Início Plantão Rio Protesto no Rio pede adicional de periculosidade para motoboys

Protesto no Rio pede adicional de periculosidade para motoboys

Centenas de motociclistas participaram na manhã desta sexta-feira (5), no centro do Rio, de um ato para pedir à presidenta Dilma Rousseff a sanção do Projeto de Lei 2.865/11, que considera perigosa a atividade dos motoboys, garantindo um adicional de 30% sobre o salário. A proposta foi aprovada no fim de maio pelo Senado. De acordo com a Polícia Militar, 150 pessoas se reuniram em frente à sede da prefeitura do Rio e seguiram pela Avenida Presidente Vargas até a Candelária, promovendo um buzinaço.

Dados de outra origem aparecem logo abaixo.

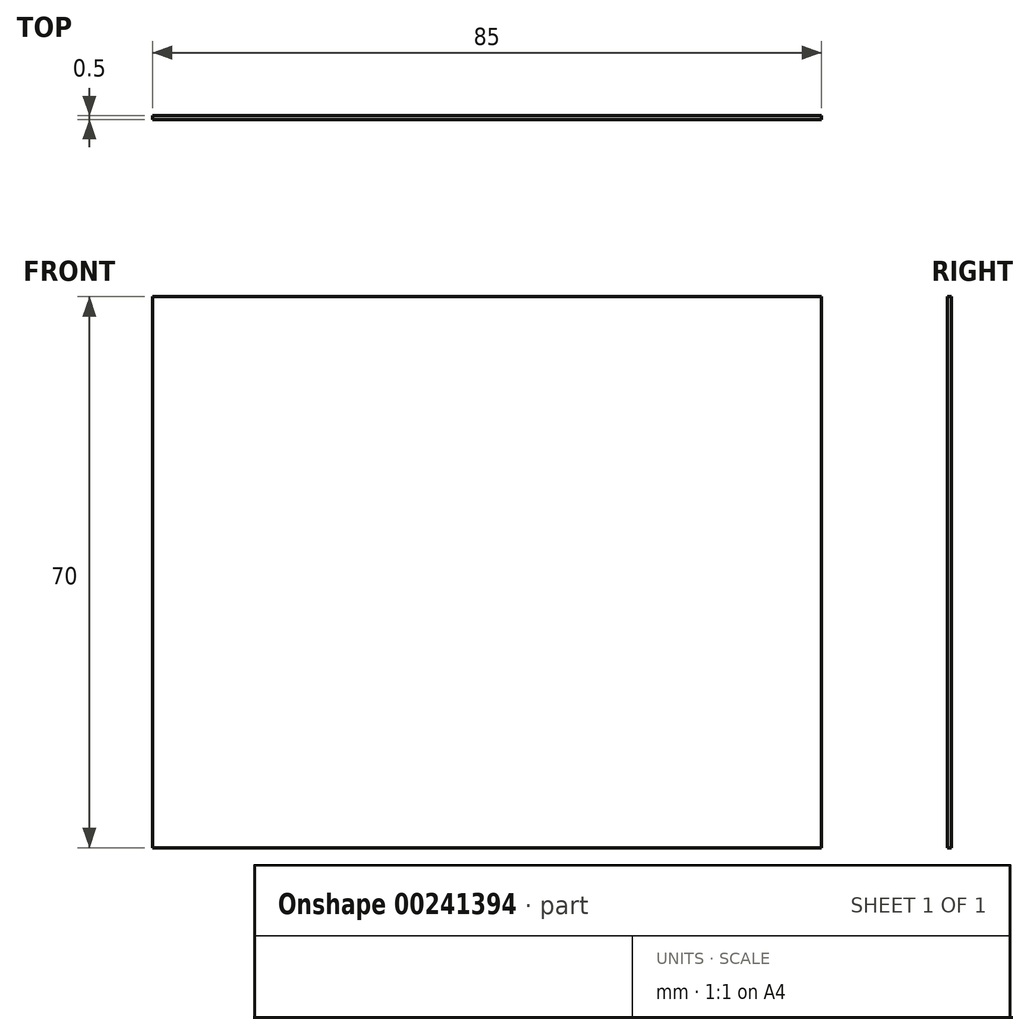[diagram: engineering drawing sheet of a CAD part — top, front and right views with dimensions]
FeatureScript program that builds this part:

De lá, os manifestantes seguiram para a sede do sindicato da categoria.

 

 

Os manifestantes são contrários ao sindicato, e no ato, chamado Periculosidade Já, pediram também a mudança na diretoria. Eles defendem ainda o aumento da cesta básica para R$ 15 por dia (atualmente recebem R$ 11) e facilidade para estacionar as motos no centro da cidade. Para um dos representantes do movimento, Tiago Alves, os motociclistas precisam ser respeitados pelos patrões.

 

 

“Esse ato serve de incentivo à presidenta, além de pedir mudanças no nosso sindicato, que não briga por nós. Chegamos a ficar mais de uma hora para tentar estacionar a moto no centro do Rio porque ninguém faz nada para mudar, não tentam acordos para mudar isso. Como todas as outras categorias, também queremos melhorias que permitam trabalharmos dignamente”, disse.

 

 

O motoboy Eduardo Souza, que está na atividade há seis anos, reclamou da pouca importância dada aos profissionais. “Se um colega se acidenta, no dia seguinte a empresa coloca outro no lugar, deixando muitas vezes de dar assistência. Não saímos de casa para brincar de andar de moto, e sim para trabalhar. Nosso serviço auxilia muito as empresas. Nós merecemos ser respeitados. Estamos cansados”, declarou.

 

 

O diretor do Sindicato dos Empregados Motociclistas do Estado do Rio de Janeiro, Pedro Paulo Carvalho, afirmou que as negociações com o sindicato patronal sempre são difíceis e nem sempre conseguem satisfazer todos os envolvidos. “Já conseguimos um reajuste de 9,6%, elevando o piso salarial para R$ 940, com data base para 1º de junho. Colocamos isso em pauta e discutimos com o [sindicato] patronal. A insatisfação das categorias com os sindicatos é comum”, disse.